Standover height could be an issue if either of your wheels (or both) are raised on uneven ground or a kerb perhaps. On my commute along towpaths there are some heavily trafficked junctions/barriers that have depressions in the ground. If anyone was to stop with one or both wheels on a high point they might struggle to steady themselves. 

I'm 5'11" and just bought a 22.5" Trek FX which fits me great with 5" of visible seatpost because I have longer than average legs. A workmate who also rides to work tried my bike out and found it too big and he's 6'1". I've seen 2 boxers of similar height and weight yet one had a 6" reach advantage over the other? We're all built differently and as long as you feel you have control over the bike at standover, go with whatever feels comfortable to you.


----------



## Pale Rider (15 Feb 2015)

JMAG said:


> I'm 5'11" and just bought a 22.5" Trek FX which fits me great with 5" of visible seatpost because I have longer than average legs.

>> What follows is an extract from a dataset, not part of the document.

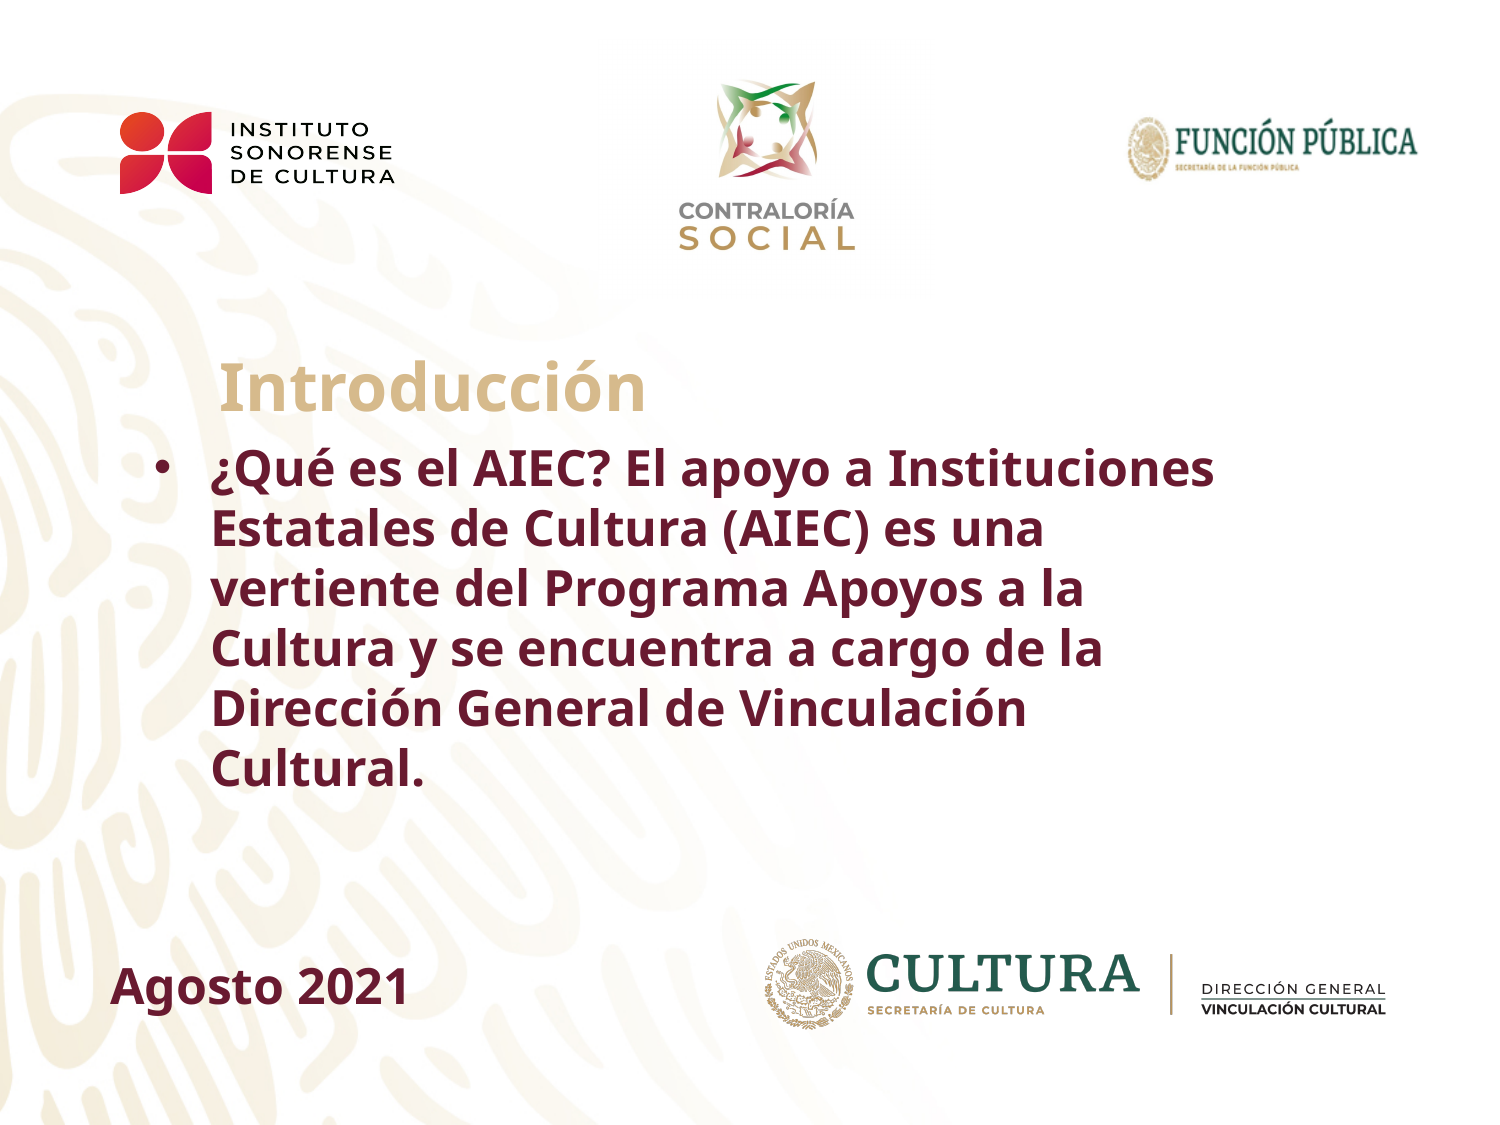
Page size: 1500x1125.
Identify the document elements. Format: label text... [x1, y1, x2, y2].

I'm the same height as you and take an 18", or at most a 19", which illustrates your point.


----------



## Shortmember (16 Feb 2015)

When riding the bikes of yesteryear that didn't have sloping crossbars, I managed to squash my wedding tackle enough times during emergency stops that I regarded the arrival of the new breed of MTBs and hybrids, with their generous 'nut' clearance top tubes, as a gift from the cycling gods.


----------